The Culture of Music Therapy
By Carolyn Kenny
As we present this latest issue of Voices: A World Forum for Music Therapy, I pause to appreciate the rich history, tradition, and development we have experienced over the last thirty years in our professional life. In this issue you will see articles that integrate the latest scientific discoveries into our Music Therapy practice (Costa & Negreiros-Vianna, Miller). You will see the description of one of our latest innovative graduate Music Therapy programs (Curtis). Our new section of "Research Voices" offers articles on the latest developments in application of research strategies to Music Therapy practice (Hwang). And "story" still holds a place of honor and continuity in our culture as we read about a Music Therapist's selections from her journal while working with a young girl in the end-of-life (Rigney).
The interview section of this issue contains the Zagreb Symposiums and an interview with Stefano Navone, a musician and music therapist from Italy. Barbara Wheeler is continuing her work on the history of the World Music Therapy Congresses. Memories and thoughts from the Washington congress in 1999 are collected and will be presented in our next issue.

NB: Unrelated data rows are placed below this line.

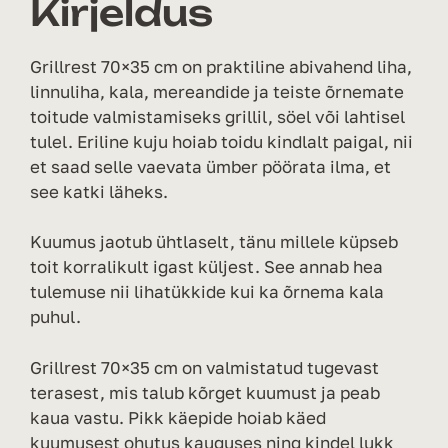
Kirjeldus
Grillrest 70×35 cm on praktiline abivahend liha,
linnuliha, kala, mereandide ja teiste õrnemate
toitude valmistamiseks grillil, söel või lahtisel
tulel. Eriline kuju hoiab toidu kindlalt paigal, nii
et saad selle vaevata ümber pöörata ilma, et
see katki läheks.
Kuumus jaotub ühtlaselt, tänu millele küpseb
toit korralikult igast küljest. See annab hea
tulemuse nii lihatükkide kui ka õrnema kala
puhul.
Grillrest 70×35 cm on valmistatud tugevast
terasest, mis talub kõrget kuumust ja peab
kaua vastu. Pikk käepide hoiab käed
kuumusest ohutus kauguses ning kindel lukk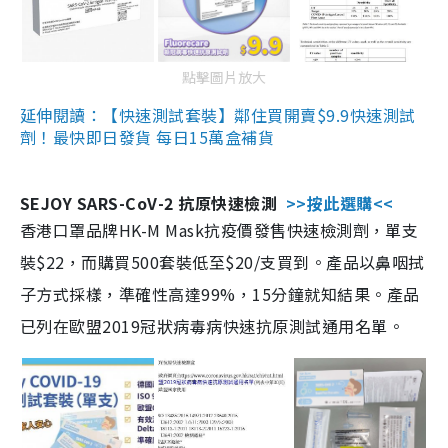
點擊圖片放大
延伸閱讀：【快速測試套裝】鄰住買開賣$9.9快速測試
劑！最快即日發貨 每日15萬盒補貨
SEJOY SARS-CoV-2 抗原快速檢測
>>按此選購<<
香港口罩品牌HK-M Mask抗疫價發售快速檢測劑，單支
裝$22，而購買500套裝低至$20/支買到。產品以鼻咽拭
子方式採樣，準確性高達99%，15分鐘就知結果。產品
已列在歐盟2019冠狀病毒病快速抗原測試通用名單。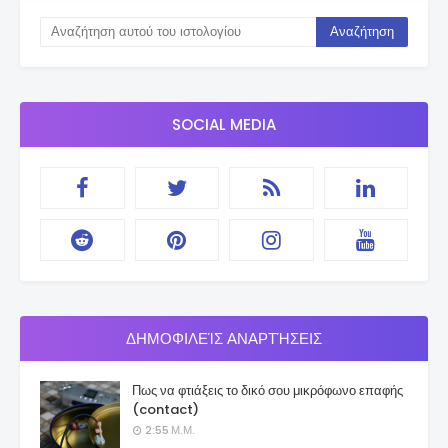
SOCIAL MEDIA
ΔΗΜΟΦΙΛΕΊΣ ΑΝΑΡΤΉΣΕΙΣ
Πως να φτιάξεις το δικό σου μικρόφωνο επαφής
(contact)
2:55 Μ.Μ.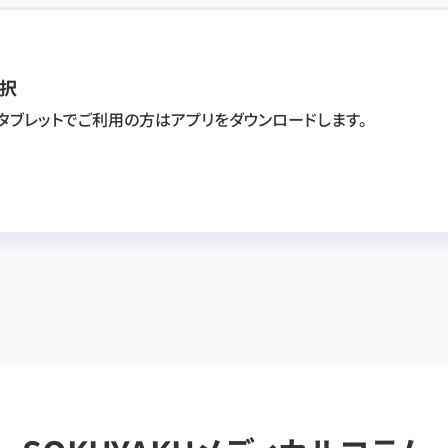
択
・タブレットでご利用の方はアプリをダウンロードします。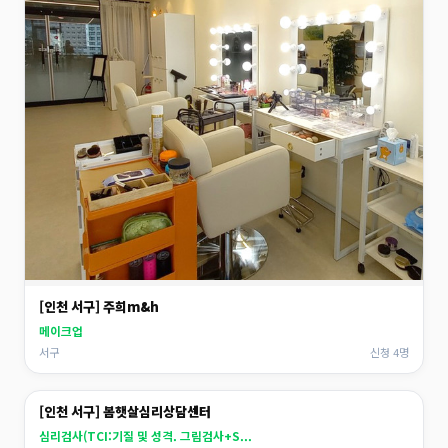
[인천 서구] 주희m&h
메이크업
서구
신청 4명
[인천 서구] 봄햇살심리상담센터
심리검사(TCI:기질 및 성격. 그림검사+S...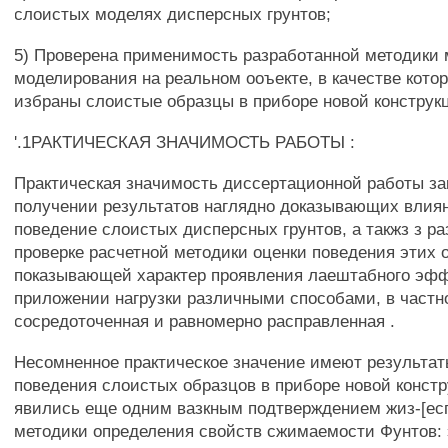
слоистых моделях дисперсных грунтов;
5) Проверена применимость разработанной методики 
моделирования на реальном ооъекте, в качестве кото
избраны слоистые образцы в приборе новой конструк
'.1РАКТИЧЕСКАЯ ЗНАЧИМОСТЬ РАБОТЫ :
Практическая значимость диссертационной работы за
получении результатов наглядно доказывающих влиян
поведение слоистых дисперсных грунтов, а такжз з ра
проверке расчетной методики оценки поведения этих 
показывающей характер проявления лаештабного эфф
приложении нагрузки различными способами, в частн
сосредоточенная и равномерно расправленная .
Несомненное практическое значение имеют результат
поведения слоистых образцов в приборе новой констр
явились еще одним вазкным подтверждением жиз-[ес
методики определения свойств сжимаемости Фунтов: 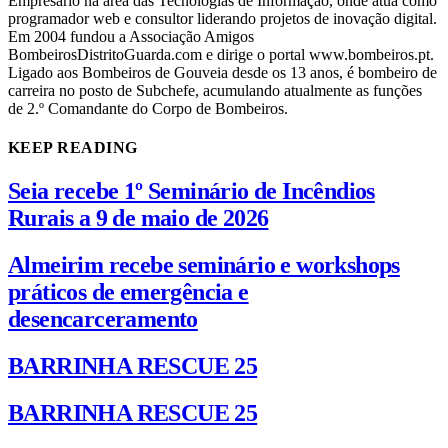
Empresário na área das Tecnologias de Informação, onde atua como
programador web e consultor liderando projetos de inovação digital.
Em 2004 fundou a Associação Amigos
BombeirosDistritoGuarda.com e dirige o portal www.bombeiros.pt.
Ligado aos Bombeiros de Gouveia desde os 13 anos, é bombeiro de
carreira no posto de Subchefe, acumulando atualmente as funções
de 2.º Comandante do Corpo de Bombeiros.
KEEP READING
Seia recebe 1º Seminário de Incêndios
Rurais a 9 de maio de 2026
Almeirim recebe seminário e workshops
práticos de emergência e
desencarceramento
BARRINHA RESCUE 25
BARRINHA RESCUE 25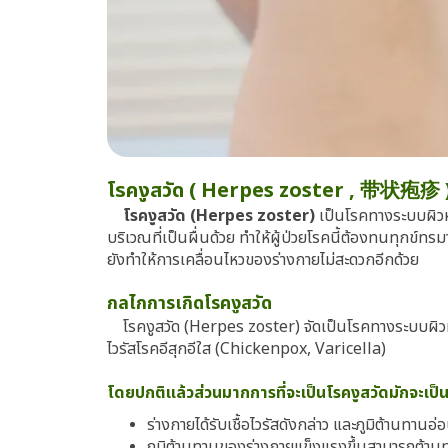
โรคงูสวัด ( Herpes zoster , 带状疱疹 
โรคงูสวัด (Herpes zoster)
เป็นโรคทางระบบผิวห
บริเวณที่เป็นผื่นด้วย ทำให้ผู้ป่วยโรคนี้ต้องทนทุกข
ยังทำให้การเคลื่อนไหวของร่างกายไม่สะดวกอีกด้วย
กลไกการเกิดโรคงูสวัด
โรคงูสวัด (Herpes zoster) จัดเป็นโรคทางระบบผิวหนังช
ไวรัสโรคอีสุกอีใส (Chickenpox, Varicella)
โดยปกติแล้วส่วนมากการที่จะเป็นโรคงูสวัดมักจะเป็
ร่างกายได้รับเชื้อไวรัสดังกล่าว และภูมิต้านทานอ
ภูมิต้านทานของร่างกายแข็งแรงขึ้นสามารถต้านท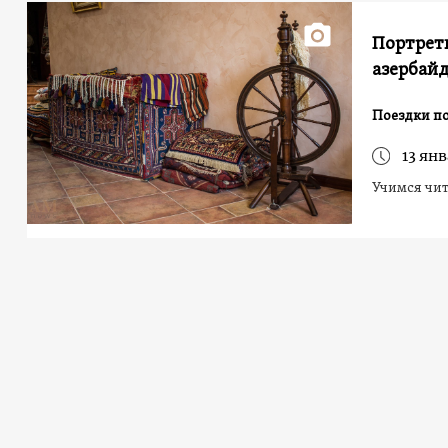
Портреты
азербай
Поездки п
13 янв
Учимся чит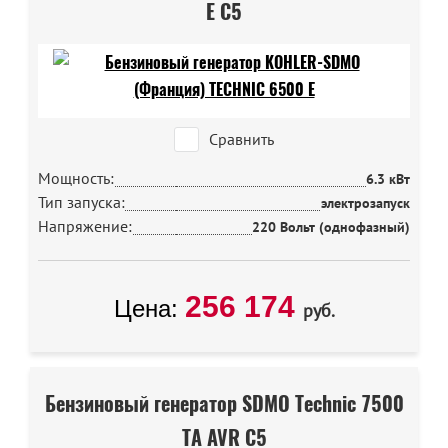
E C5
Сравнить
Мощность:
6.3 кВт
Тип запуска:
электрозапуск
Напряжение:
220 Вольт (однофазный)
256 174
Цена:
руб.
Бензиновый генератор SDMO Technic 7500
TA AVR C5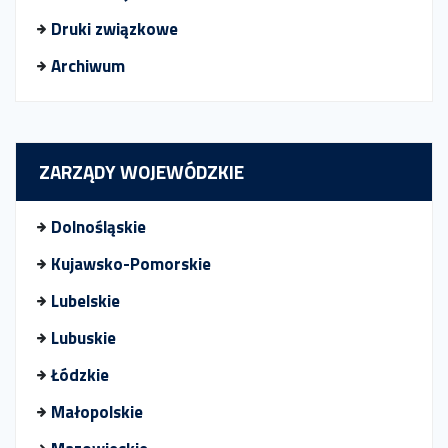
Druki związkowe
Archiwum
ZARZĄDY WOJEWÓDZKIE
Dolnośląskie
Kujawsko-Pomorskie
Lubelskie
Lubuskie
Łódzkie
Małopolskie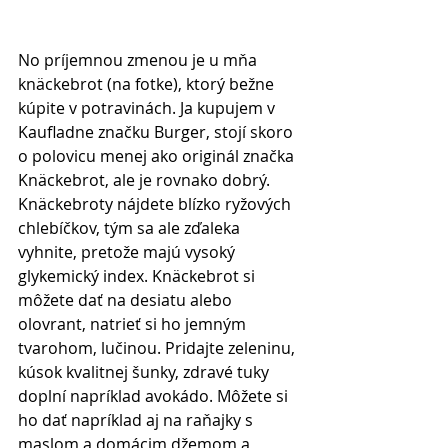
No príjemnou zmenou je u mňa 
knäckebrot (na fotke), ktorý bežne 
kúpite v potravinách. Ja kupujem v 
Kaufladne značku Burger, stojí skoro 
o polovicu menej ako originál značka 
Knäckebrot, ale je rovnako dobrý. 
Knäckebroty nájdete blízko ryžových 
chlebíčkov, tým sa ale zďaleka 
vyhnite, pretože majú vysoký 
glykemický index. Knäckebrot si 
môžete dať na desiatu alebo 
olovrant, natrieť si ho jemným 
tvarohom, lučinou. Pridajte zeleninu, 
kúsok kvalitnej šunky, zdravé tuky 
doplní napríklad avokádo. Môžete si 
ho dať napríklad aj na raňajky s 
maslom a domácim džemom a 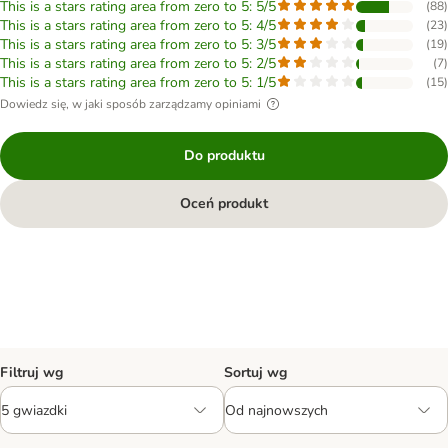
This is a stars rating area from zero to 5: 5/5
(
88
)
This is a stars rating area from zero to 5: 4/5
(
23
)
This is a stars rating area from zero to 5: 3/5
(
19
)
This is a stars rating area from zero to 5: 2/5
(
7
)
This is a stars rating area from zero to 5: 1/5
(
15
)
Dowiedz się, w jaki sposób zarządzamy opiniami
Do produktu
Oceń produkt
Filtruj wg
Sortuj wg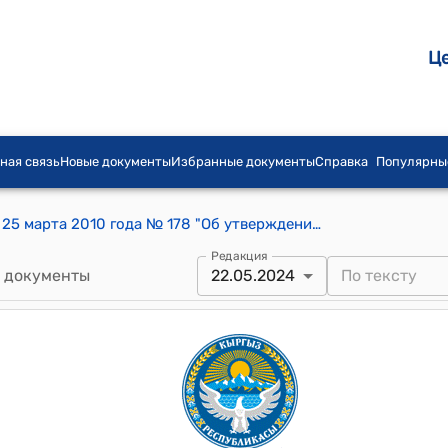
Ц
ная связь
Новые документы
Избранные документы
Справка
Популярны
Постановление Правительства КР от 25 марта 2010 года № 178 "Об утверждении новых форм бланков сертификата соответствия и декларации о соответствии "
Редакция
 документы
22.05.2024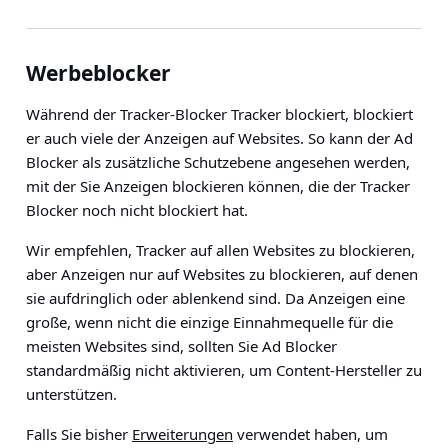
Werbeblocker
Während der Tracker-Blocker Tracker blockiert, blockiert
er auch viele der Anzeigen auf Websites. So kann der Ad
Blocker als zusätzliche Schutzebene angesehen werden,
mit der Sie Anzeigen blockieren können, die der Tracker
Blocker noch nicht blockiert hat.
Wir empfehlen, Tracker auf allen Websites zu blockieren,
aber Anzeigen nur auf Websites zu blockieren, auf denen
sie aufdringlich oder ablenkend sind. Da Anzeigen eine
große, wenn nicht die einzige Einnahmequelle für die
meisten Websites sind, sollten Sie Ad Blocker
standardmäßig nicht aktivieren, um Content-Hersteller zu
unterstützen.
Falls Sie bisher
Erweiterungen
verwendet haben, um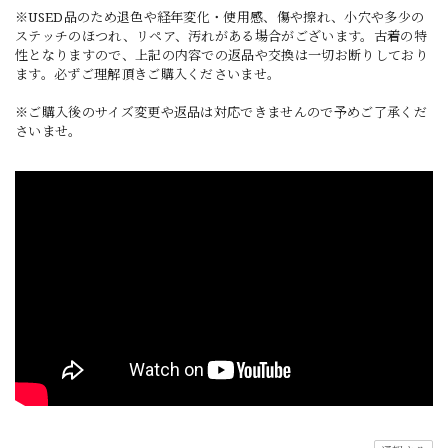
※USED品のため退色や経年変化・使用感、傷や擦れ、小穴や多少の
ステッチのほつれ、リペア、汚れがある場合がございます。古着の特
性となりますので、上記の内容での返品や交換は一切お断りしており
ます。必ずご理解頂きご購入くださいませ。
※ご購入後のサイズ変更や返品は対応できませんので予めご了承くだ
さいませ。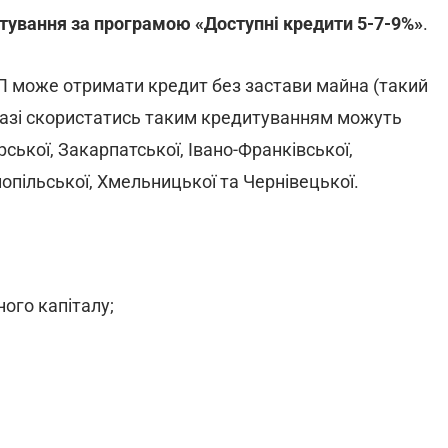
тування за програмою «Доступні кредити 5-7-9%»
.
П може отримати кредит без застави майна (такий
разі скористатись таким кредитуванням можуть
ської, Закарпатської, Івано-Франківської,
нопільської, Хмельницької та Чернівецької.
ого капіталу;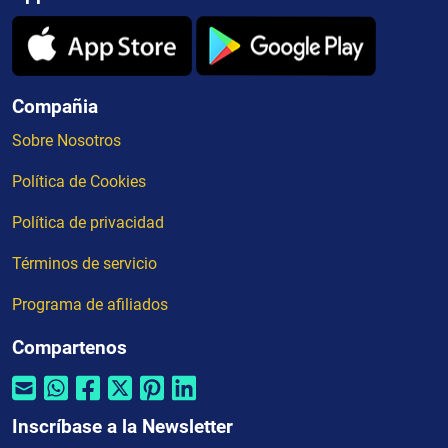
Compañia
Sobre Nosotros
Política de Cookies
Política de privacidad
Términos de servicio
Programa de afiliados
Compartenos
Inscríbase a la Newsletter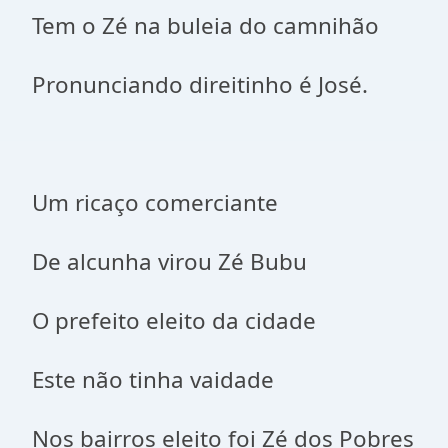
Tem o Zé na buleia do camnihão
Pronunciando direitinho é José.
Um ricaço comerciante
De alcunha virou Zé Bubu
O prefeito eleito da cidade
Este não tinha vaidade
Nos bairros eleito foi Zé dos Pobres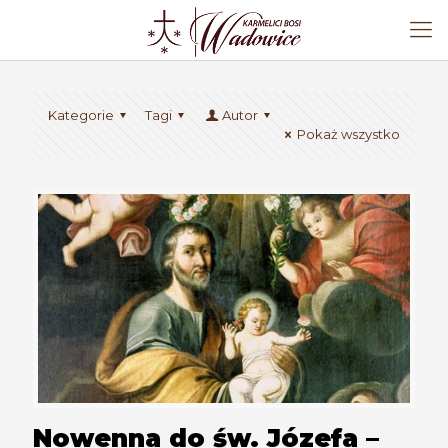
Kategorie
Tagi
Autor
Pokaż wszystko
Nowenna do św. Józefa –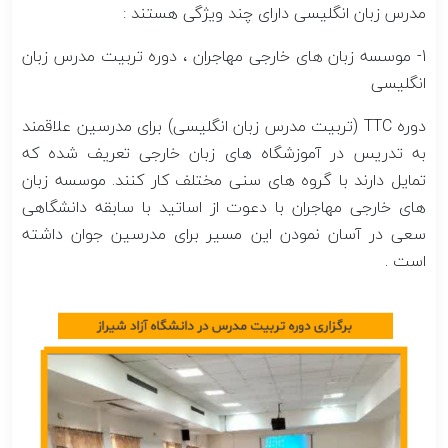
مدرس زبان انگلیسی دارای چند ویژگی هستند :
1- موسسه زبان های خارجی مهاجران ، دوره تربیت مدرس زبان
انگلیسی
دوره TTC (تربیت مدرس زبان انگلیسی) برای مدرسین علاقمند
به تدریس در آموزشگاه های زبان خارجی تعریف شده که
تمایل دارند با گروه های سنی مختلف کار کنند. موسسه زبان
های خارجی مهاجران با دعوت از اساتید با سابقه دانشگاهی
سعی در آسان نمودن این مسیر برای مدرسین جوان داشته
است .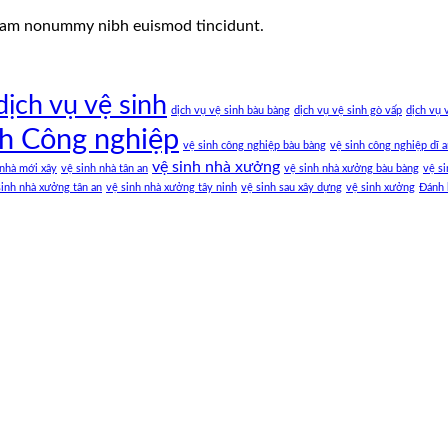
 diam nonummy nibh euismod tincidunt.
dịch vụ vệ sinh
dịch vụ vệ sinh bàu bàng
dịch vụ vệ sinh gò vấp
dịch vụ 
nh Công nghiệp
vệ sinh công nghiệp bàu bàng
vệ sinh công nghiệp dĩ 
vệ sinh nhà xưởng
 nhà mới xây
vệ sinh nhà tân an
vệ sinh nhà xưởng bàu bàng
vệ si
sinh nhà xưởng tân an
vệ sinh nhà xưởng tây ninh
vệ sinh sau xây dựng
vệ sinh xưởng
Đánh 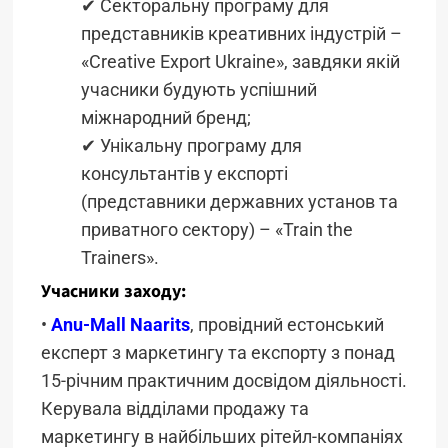
✔ Секторальну програму для
представників креативних індустрій –
«Creative Export Ukraine», завдяки якій
учасники будують успішний
міжнародний бренд;
✔ Унікальну програму для
консультантів у експорті
(представники державних установ та
приватного сектору) – «Train the
Trainers».
Учасники заходу:
•
Anu-Mall Naarits
, провідний естонський
експерт з маркетингу та експорту з понад
15-річним практичним досвідом діяльності.
Керувала відділами продажу та
маркетингу в найбільших рітейл-компаніях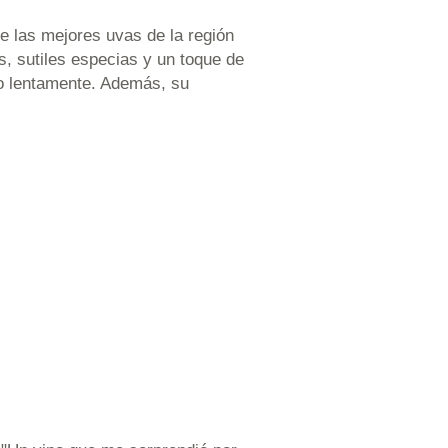
e las mejores uvas de la región
as, sutiles especias y un toque de
rlo lentamente. Además, su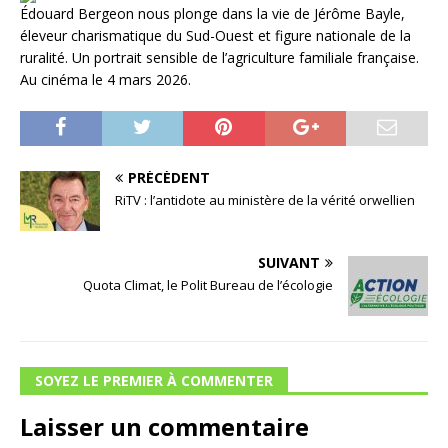
Édouard Bergeon nous plonge dans la vie de Jérôme Bayle,
éleveur charismatique du Sud-Ouest et figure nationale de la
ruralité. Un portrait sensible de l’agriculture familiale française.
Au cinéma le 4 mars 2026.
PRÉCÉDENT
RiTV : l’antidote au ministère de la vérité orwellien
SUIVANT
Quota Climat, le Polit Bureau de l’écologie
SOYEZ LE PREMIER À COMMENTER
Laisser un commentaire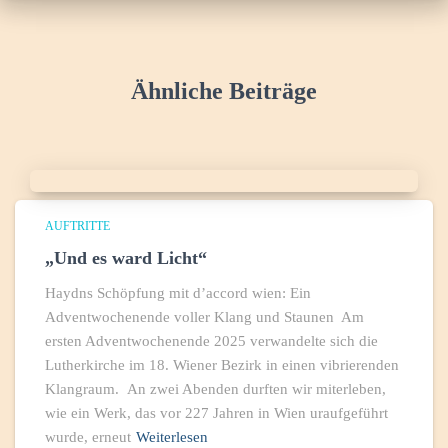
Ähnliche Beiträge
AUFTRITTE
„Und es ward Licht“
Haydns Schöpfung mit d’accord wien: Ein
Adventwochenende voller Klang und Staunen Am
ersten Adventwochenende 2025 verwandelte sich die
Lutherkirche im 18. Wiener Bezirk in einen vibrierenden
Klangraum. An zwei Abenden durften wir miterleben,
wie ein Werk, das vor 227 Jahren in Wien uraufgeführt
wurde, erneut
Weiterlesen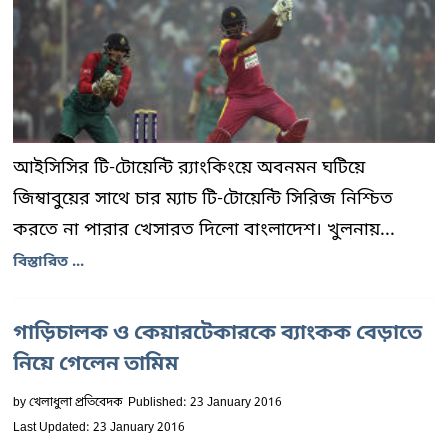
আইসিসির টি-টোয়েন্টি র‌্যাংকিংয়ে অবনমন ঘটিয়ে
জিম্বাবুয়ের সাথে চার ম্যাচ টি-টোয়েন্টি সিরিজ নিশ্চিত
করতে না পারার খেসারত দিলো বাংলাদেশ। খুলনায়...
বিস্তারিত ...
গাড়িচালক ও কেয়ারটেকারকে ব্যাংকক বেড়াতে
নিয়ে গেলেন তামিম
by
খেলাধুলা প্রতিবেদক
Published: 23 January 2016
Last Updated: 23 January 2016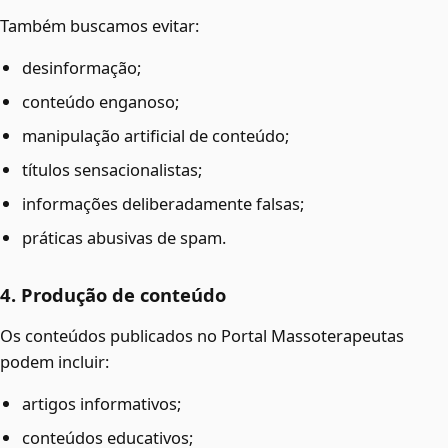
Também buscamos evitar:
desinformação;
conteúdo enganoso;
manipulação artificial de conteúdo;
títulos sensacionalistas;
informações deliberadamente falsas;
práticas abusivas de spam.
4. Produção de conteúdo
Os conteúdos publicados no Portal Massoterapeutas
podem incluir:
artigos informativos;
conteúdos educativos;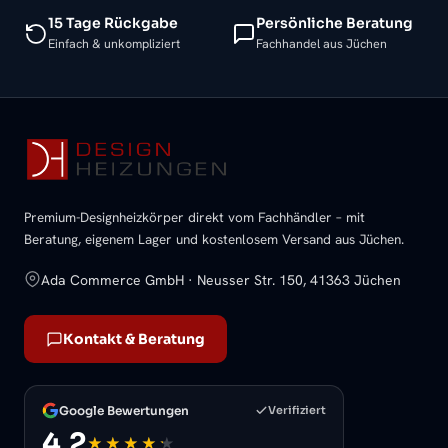
15 Tage Rückgabe
Persönliche Beratung
Einfach & unkompliziert
Fachhandel aus Jüchen
Premium-Designheizkörper direkt vom Fachhändler – mit
Beratung, eigenem Lager und kostenlosem Versand aus Jüchen.
Ada Commerce GmbH · Neusser Str. 150, 41363 Jüchen
Kontakt & Beratung
Google Bewertungen
Verifiziert
4,2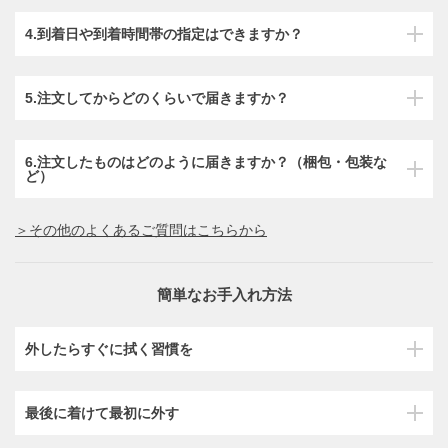
4.到着日や到着時間帯の指定はできますか？
5.注文してからどのくらいで届きますか？
6.注文したものはどのように届きますか？（梱包・包装な
ど）
＞その他のよくあるご質問はこちらから
簡単なお手入れ方法
外したらすぐに拭く習慣を
最後に着けて最初に外す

Perhaps the most dramatic indicator of our development over time is the huge section honoring Professor Tony Wigram, who passed away in June 2011. In this section there are thirteen articles that honor this great contributor to our field. Professor Wigram was a man who dedicated himself to expanding both the educational and discursive aspects of our work. He was a vital, enthusiastic, intelligent friend, educator, researcher, advocate for Music Therapy, and so many other things. He was a husband, father, elegant host, pioneer, and overall activist for all of the good things. In this section, you will have an opportunity to learn more about the details of his life and his many contributions through the voices of those who knew him well. We mourn his passing. Simultaneously, we celebrate the tremendous influence he has had over these last twenty years and more. His influence will be with us for a long time, not only in the many students his has educated, but also in the institutions he has shaped, and the research he has done. This section contains two texts from Tony himself – one titled "An Englishman in Denmark" and a Power Point presentation at the European Music Therapy Congress in Cadiz, Spain in may 2010, that was to be his last.
What does it take to make a culture? It takes stories about our shared experiences. I know that this issue will not disappoint. However, as Edward Hall, one of the great commentators on culture, reminds us, culture is a vast network of fragments that are bound together with an implied reality that we can never really name. How do all of the pieces fit together? Maybe this is something that we can only "feel". Our culture is growing by leaps and bounds. There are more and more "fragments". In fact, we might even see our development and growing exponentially. And Voices is a good place to get the details, to read about each and every country, each and every new approach to Music Therapy, each and every new training and education, each and every story. Yet all of these fragments compose a whole. We are living and leaving a rich cultural history and tradition for the next generations to experience the sense of "belonging" that only culture can provide. Enjoy!